◆ **Testo estratto**:
****************************************

Un cerotto smart per curare i coralli
Istituto Italiano di Tecnologiain collaborazione con il MaRHE Center dell’Università di Milano-Bicocca ha recentemente pubblicato su “Scientific Reports”, rivista internazionale del gruppo Nature, lo studio relativo lo sviluppo e l’applicazione di cerotti smart in grado di curare i coralli colpiti da infezioni batteriche, virali o fungine a seguito dei danni causati da inquinamento, cambiamenti climatici e attività umane.
Le scogliere coralline rappresentano un habitat fondamentale per l’ecosistema marino e la distruzione di tali ambienti, dovuta a inquinamento, cambiamenti climatici e altre attività umane, porterebbe gravi conseguenze a livello globale. Negli ultimi 50 anni si è assistito ad una riduzione di questo ecosistema del 50 per cento, con le malattie causate da diversi microrganismi patogeni che rappresentano una delle cause principali di questo declino. Le patologie che possono causare la morte di questi animali sono oltre 40 e ad oggi non esistono interventi curativi efficaci per prevenire o curarli, mettendo in serio pericolo l’integrità di questi habitat e l’eccezionale biodiversità associata.

****************************************

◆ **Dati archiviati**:
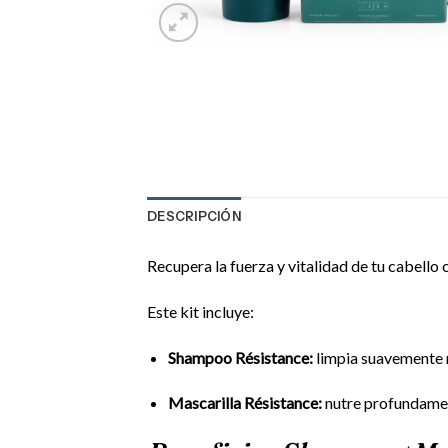
DESCRIPCIÓN
Recupera la fuerza y vitalidad de tu cabello 
Este kit incluye:
Shampoo Résistance:
limpia suavemente mi
Mascarilla Résistance:
nutre profundament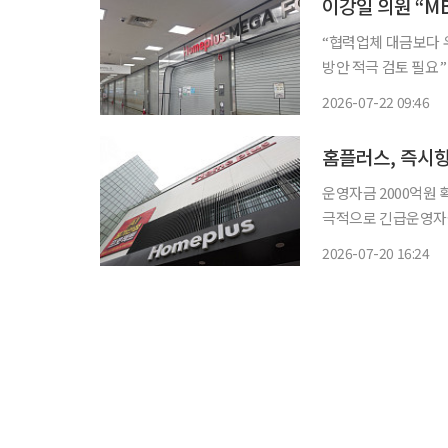
“협력업체 대금보다 
방안 적극 검토 필요” 국회 정무위원회가 21일 홈플러스 사태와 관련한 간담회를 연 가운데
홈플러스 회생을 위해
2026-07-22 09:46
분담보다는 회생 절차
홈플러스, 즉시항
운영자금 2000억원 
극적으로 긴급운영자금
회생절차 폐지 결정에 대해 즉시항고를 
2026-07-20 16:24
변경 요건인 2000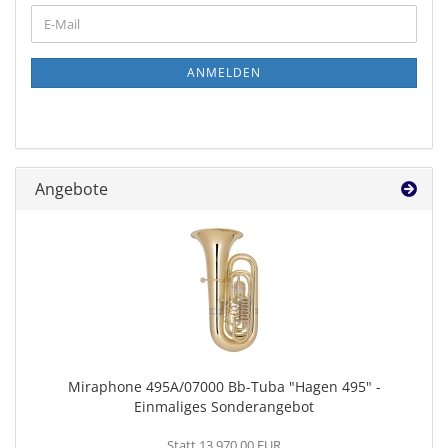
WEITER
E-
ZUR
Mail
NEWSLETTER-
ANMELDUNG
ANMELDEN
Angebote
Miraphone 495A/07000 Bb-Tuba "Hagen 495" -
Einmaliges Sonderangebot
Statt 13.970,00 EUR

****************************************

◆ **Consegna**: Traduci in inglese questa frase del testo sul cerotto per i coralli: "Negli ultimi 50 anni si è assistito ad una riduzione di questo ecosistema del 50 per cento, con le malattie causate da diversi microrganismi patogeni che rappresentano una delle cause principali di questo declino."

◆ **Risultato**: Over the last 50 years, this ecosystem has shrunk by 50 percent, with diseases caused by various pathogenic microorganisms being one of the main causes of this decline.